To determine the domain and range of the function \( P(A) \), we start with the relationship between power and current as described in the problem. The function given is:
\[ P(A) = 110 \times A \]
where \( A \) represents the current in amps, and \( P(A) \) represents the power in joules.
Part 1: Domain
The fuse trips at 20 amps, which means the motor cannot operate at or above this current. Therefore, the domain of the function is restricted to values of \( A \) that are between 0 amps and just below 20 amps. In interval notation, this is represented as:
\[ \text{Domain: } [0, 20) \]
Part 2: Range
To find the range of \( P(A) \), we need to determine the output values as \( A \) varies within its domain. When \( A = 0 \):
\[ P(0) = 110 \times 0 = 0 \text{ joules} \]

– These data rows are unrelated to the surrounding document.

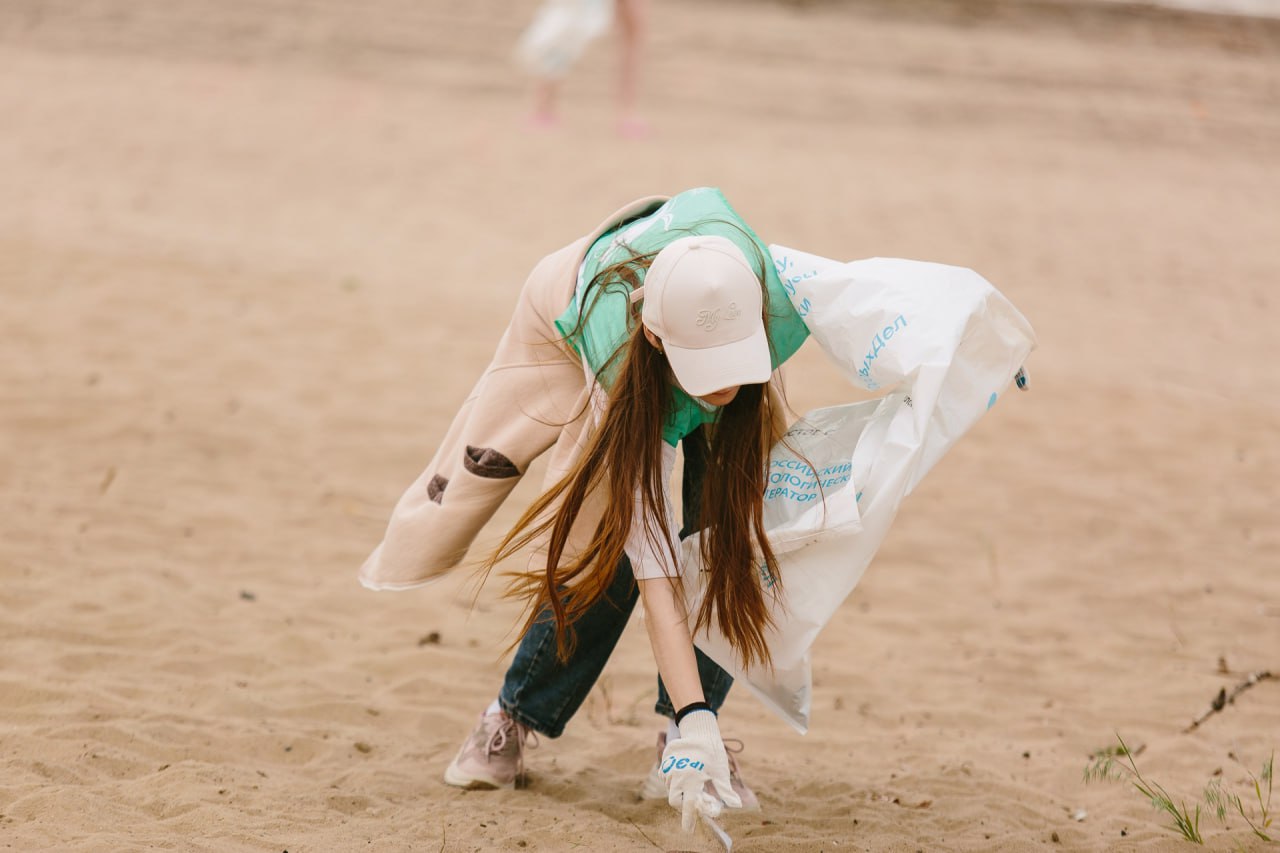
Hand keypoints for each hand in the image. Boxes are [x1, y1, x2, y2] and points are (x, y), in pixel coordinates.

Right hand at [660, 709, 741, 830]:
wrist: (700, 730)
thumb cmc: (713, 751)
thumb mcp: (721, 771)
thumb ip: (725, 790)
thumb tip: (737, 805)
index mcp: (691, 780)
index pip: (688, 806)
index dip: (688, 819)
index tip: (688, 830)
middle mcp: (677, 776)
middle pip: (674, 800)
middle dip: (682, 803)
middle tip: (694, 799)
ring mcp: (668, 768)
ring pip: (670, 787)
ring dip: (679, 789)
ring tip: (693, 779)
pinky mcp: (665, 761)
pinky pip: (666, 776)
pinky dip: (673, 778)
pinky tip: (685, 771)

When \( A \) approaches 20 (but does not reach it):
\[ P(20) = 110 \times 20 = 2200 \text{ joules} \]
Thus, as \( A \) increases from 0 to just below 20, \( P(A) \) increases from 0 joules to just below 2200 joules. Therefore, the range of the function in interval notation is:
\[ \text{Range: } [0, 2200) \]
Final Response
- Domain: \([0, 20)\)
- Range: \([0, 2200)\)